I have set yhat for the y axis, but if i wanted to set the probability instead of the log odds, I could set that in my yhat_earth formula? I assume this holds for all other models I use as well?

Thank you very much for your time

Max · September 27, 2019, 10:42pm

So before we talk about that, you need to fit this model differently for a qualitative outcome. I just noticed that you should have used the option glm = list(family = binomial). The splits are about the same but the coefficients are different:

suppressPackageStartupMessages(library(earth))
suppressPackageStartupMessages(library(tidymodels))

data(credit_data)

mydf <- credit_data %>% na.omit()

mars_mod <- earth(Status ~ ., mydf, glm = list(family = binomial))

tibble(term = names(coef(mars_mod)), value = unname(coef(mars_mod)))
#> # A tibble: 19 x 2
#>    term                 value
#>    <chr>                <dbl>
#>  1 (Intercept)       3.14    
#>  2 h(Seniority-4)    0.0822  
#>  3 h(4-Seniority)   -0.186   
#>  4 Recordsyes       -1.76    
#>  5 h(130-Income)    -0.0218  
#>  6 Jobpartime       -1.29    
#>  7 h(Amount-475)    -0.00244 
#>  8 h(Price-1175)     0.000918
#>  9 h(1175-Price)    -0.00184 
#> 10 h(5500-Assets)   -0.000222
#> 11 h(Expenses-113)   0.0894  
#> 12 h(113-Expenses)   0.00845 
#> 13 Maritalseparated -1.07    
#> 14 h(2432-Debt)      0.000314
#> 15 Homeparents       0.431   
#> 16 h(Seniority-18)  -0.0891  
#> 17 Homepriv         -0.597   
#> 18 h(Expenses-75)   -0.0261  
#> 19 h(Age-19)        -0.0102

# hold everything constant except Expenses and vary that over its range
profile_data <- 
  recipe(Status ~ ., data = credit_data) %>% 
  step_profile(-Status, -Expenses, profile = vars(Expenses)) %>% 
  prep() %>% 
  juice()

probs <- 
  predict(mars_mod, profile_data, type = "response") %>% 
  as_tibble() %>% 
  setNames("probability")
lin_pred <- 
  predict(mars_mod, profile_data, type = "link") %>% 
  as_tibble() %>% 
  setNames("linear_predictor")

profile_data <- 
  profile_data %>% 
  bind_cols(probs) %>% 
  bind_cols(lin_pred)

ggplot(profile_data, aes(x = Expenses, y = probability)) + geom_path()

ggplot(profile_data, aes(x = Expenses, y = linear_predictor)) + geom_path()

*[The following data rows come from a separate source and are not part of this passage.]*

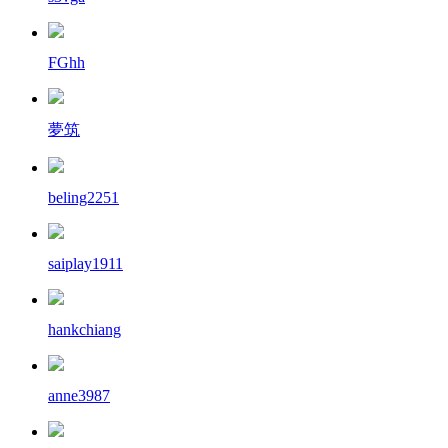
FGhh
夢筑
beling2251
saiplay1911
hankchiang
anne3987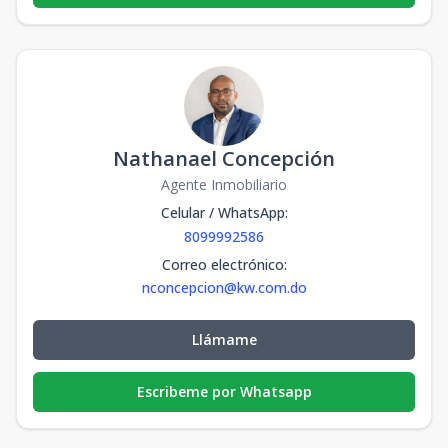
Nathanael Concepción
Agente Inmobiliario
Celular / WhatsApp
:
8099992586
Correo electrónico
:
nconcepcion@kw.com.do
Llámame
Escribeme por Whatsapp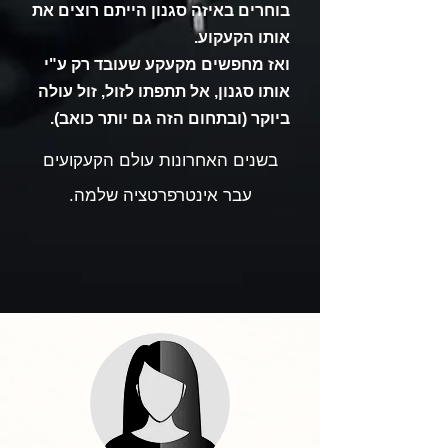
בוחרים באיזה סגנון הייתם רוצים את
אותו הקעקוע.
ואז מחפשים מקעקע שעובד רק ע"י
אותו סגנון, אל תתפתו לזול, זול עולה
ביוקר (ובתחום הזה גם יותר כואב).
בשנים האחרונות עולם הקעקועים
עבר אינטרפרטציה שלמה.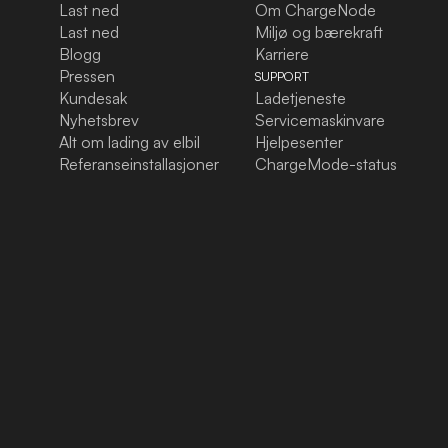
Last ned
Om ChargeNode
Last ned
Miljø og bærekraft
Blogg
Karriere
Pressen
SUPPORT
Kundesak
Ladetjeneste
Nyhetsbrev
Servicemaskinvare
Alt om lading av elbil
Hjelpesenter
Referanseinstallasjoner
ChargeMode-status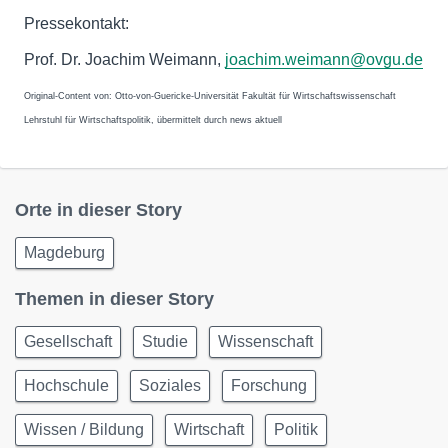
Pressekontakt:
Prof. Dr. Joachim Weimann,
joachim.weimann@ovgu.de
Original-Content von: Otto-von-Guericke-Universität Fakultät für Wirtschaftswissenschaft
Lehrstuhl für Wirtschaftspolitik, übermittelt durch news aktuell
Orte in dieser Story
Magdeburg
Themen in dieser Story
Gesellschaft
Studie
Wissenschaft
Hochschule
Soziales
Forschung
Wissen / Bildung
Wirtschaft
Politik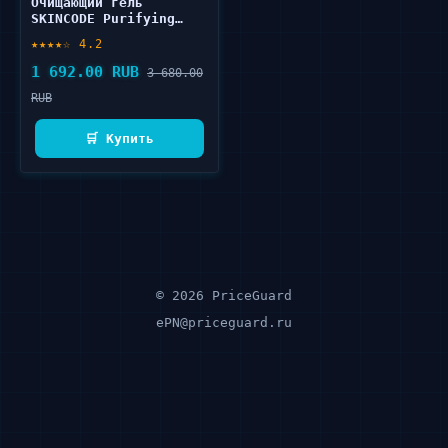
Очищающий гель
SKINCODE Purifying
Cleansing Gel 125 мл
★★★★☆ 4.2
1 692.00 RUB
3 680.00
RUB
🛒 Купить
© 2026 PriceGuard
ePN@priceguard.ru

^{Created on 2019-09-27 by the reprex package (v0.2.1)}

That gets complicated. The profile for Expenses uses the intercept and three of the terms (you have two breakpoints at 113 and 75). The different segments are combinations of different slopes for the features.

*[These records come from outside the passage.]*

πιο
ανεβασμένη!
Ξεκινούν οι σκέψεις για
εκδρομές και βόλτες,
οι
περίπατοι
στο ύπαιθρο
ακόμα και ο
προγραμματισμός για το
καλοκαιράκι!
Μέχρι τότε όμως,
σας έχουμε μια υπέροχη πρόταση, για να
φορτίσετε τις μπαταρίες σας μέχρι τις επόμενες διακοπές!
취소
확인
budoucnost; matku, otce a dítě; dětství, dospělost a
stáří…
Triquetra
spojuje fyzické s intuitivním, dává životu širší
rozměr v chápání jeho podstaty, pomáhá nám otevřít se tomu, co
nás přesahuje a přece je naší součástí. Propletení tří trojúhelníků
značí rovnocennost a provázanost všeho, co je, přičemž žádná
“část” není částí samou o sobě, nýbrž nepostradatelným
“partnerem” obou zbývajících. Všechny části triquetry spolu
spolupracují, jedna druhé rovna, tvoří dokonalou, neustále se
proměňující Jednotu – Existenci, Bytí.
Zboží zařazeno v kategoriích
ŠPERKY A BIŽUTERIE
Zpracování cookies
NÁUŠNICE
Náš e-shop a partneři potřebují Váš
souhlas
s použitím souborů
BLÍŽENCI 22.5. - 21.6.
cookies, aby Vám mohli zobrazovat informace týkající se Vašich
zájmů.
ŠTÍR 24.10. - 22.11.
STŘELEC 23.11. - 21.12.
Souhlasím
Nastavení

h(Expenses-75) has a negative slope of -0.0261 which affects values > 75
h(Expenses-113) has a positive slope of 0.0894 which affects values > 113
h(113-Expenses) has a positive slope of 0.00845 which affects values < 113

so that :

< 75 slope is -0.0261
75 - 113 slope is 0.00845 - 0.0261 = -0.01765
> 113 slope is 0.0894 - 0.0261 = 0.0633

Finally, note that the intercept term in these plots is arbitrary and would change for different values of the other predictors. The slopes would not change though (since this is an additive model - no interactions).

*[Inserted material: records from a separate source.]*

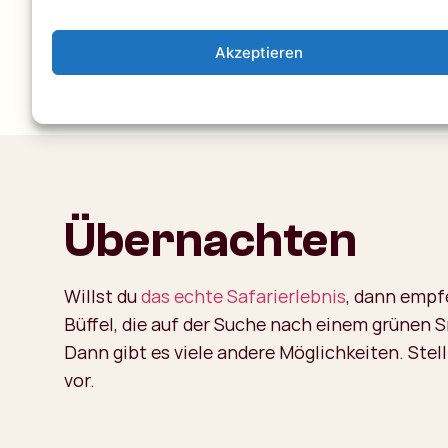
Akzeptieren
Übernachten
Willst du
das echte Safarierlebnis
, dann empfe
Büffel, die auf der Suche nach einem grünen S
Dann gibt es viele andere Möglichkeiten. St
vor.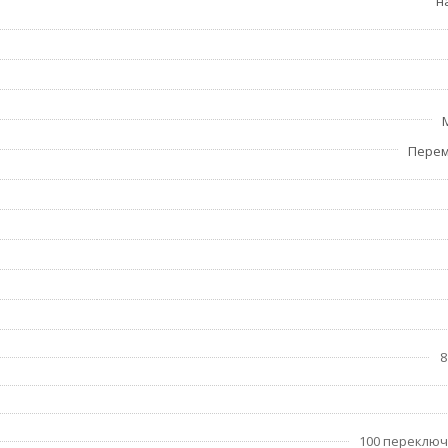
н
Перем
8
100 переклю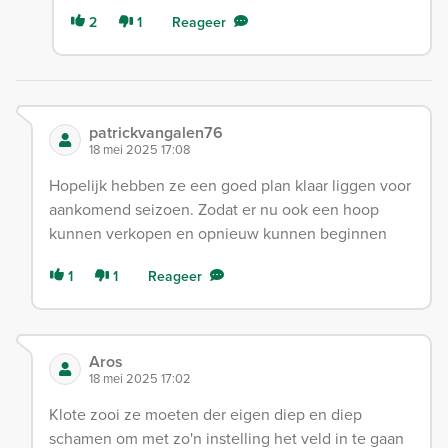
2
1
Reageer
patrickvangalen76
18 mei 2025 17:08
Hopelijk hebben ze een goed plan klaar liggen voor
aankomend seizoen. Zodat er nu ook een hoop
kunnen verkopen en opnieuw kunnen beginnen
1
1
Reageer
Aros
18 mei 2025 17:02
Klote zooi ze moeten der eigen diep en diep
schamen om met zo'n instelling het veld in te gaan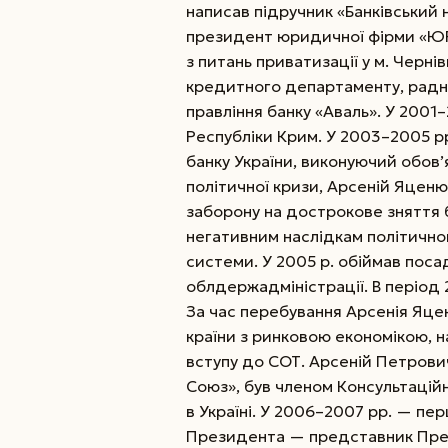
написав підручник «Банківський 
президент юридичної фірми «ЮР
з питань приватизації у м. Чернів
кредитного департаменту, радни
правління банку «Аваль». У 2001
Респуб­ліки Крим. У 2003–2005 
банку України, виконуючий обов’я
політичної кризи, Арсеній Яцен
заборону на дострокове зняття 
негативним наслідкам політичног
системи. У 2005 р. обіймав пос
облдержадміністрації. В період 
За час перебування Арсенія Яцен
країни з ринковою економікою, 
вступу до СОТ. Арсеній Петрови
Союз», був членом Консультаційн
в Україні. У 2006–2007 рр. — пе
Президента — представник Прези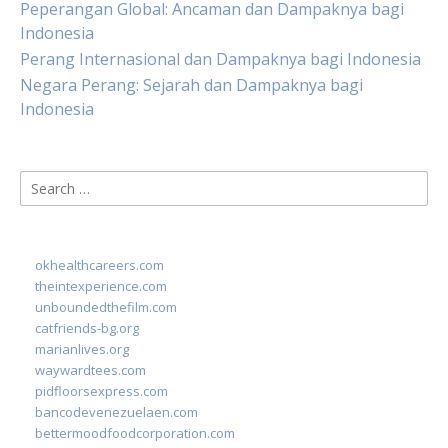
Peperangan Global: Ancaman dan Dampaknya bagi
Indonesia
Perang Internasional dan Dampaknya bagi Indonesia
Negara Perang: Sejarah dan Dampaknya bagi
Indonesia
Search
for:
okhealthcareers.com
theintexperience.com
unboundedthefilm.com
catfriends-bg.org
marianlives.org
waywardtees.com
pidfloorsexpress.com
bancodevenezuelaen.com
bettermoodfoodcorporation.com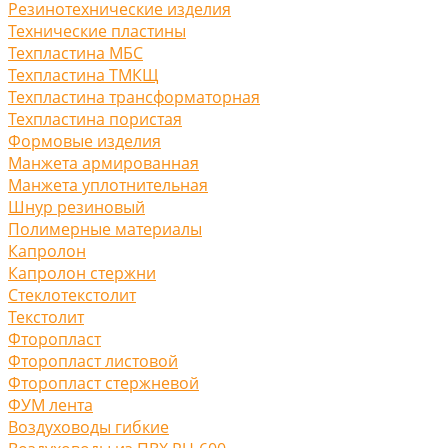
Резинотехнические изделия
Технические пластины
Техпластина МБС
Техпластина ТМКЩ
Техпластина трансформаторная
Техпластина пористая
Формовые изделия
Манжета армированная
Манжета уплотнительная
Шнур резиновый
Полимерные материалы
Капролон
Капролон стержни
Стеклотекстолит
Текстолит
Фторопласт
Фторопласт листовой
Фторопласт стержневой
ФУМ лента
Воздуховоды гибкие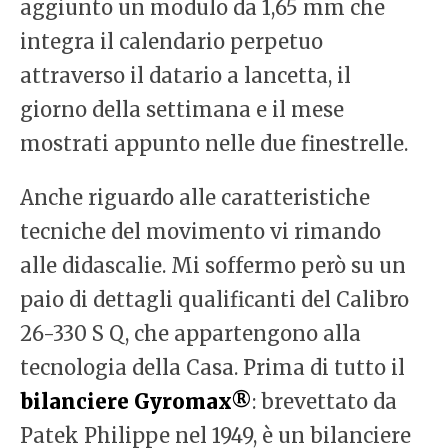
aggiunto un modulo da 1,65 mm che
integra il calendario perpetuo
attraverso il datario a lancetta, il
giorno della settimana e il mese
mostrati appunto nelle due finestrelle.
Anche riguardo alle caratteristiche
tecniche del movimento vi rimando
alle didascalie. Mi soffermo però su un
paio di dettagli qualificanti del Calibro
26-330 S Q, che appartengono alla
tecnologia della Casa. Prima di tutto il
bilanciere Gyromax®
: brevettato da
Patek Philippe nel 1949, è un bilanciere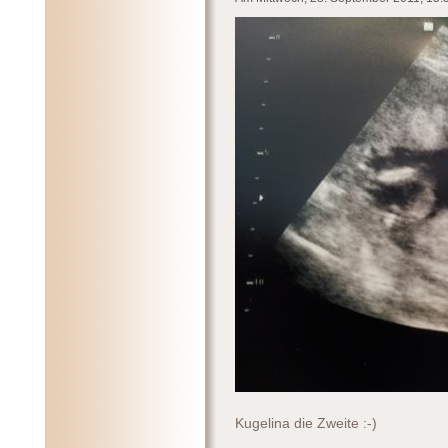
Kugelina die Zweite :-)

john.smith · September 28, 2019, 4:42am

Thank you so much for taking the time out to explain this. I knew i was over simplifying it once i started charting it

I did not realize recipes does profiling now. Is this analogous with Partial Dependency Plots? Do ALE plots also exist within recipes?

Thanks again for your time

Max · September 29, 2019, 12:21pm

All step_profile() does is to isolate the effect of a single variable while holding the others constant. It doesn't do any plots or anything fancy.

system · October 6, 2019, 12:21pm

This topic was automatically closed 7 days after the last reply. New replies are no longer allowed.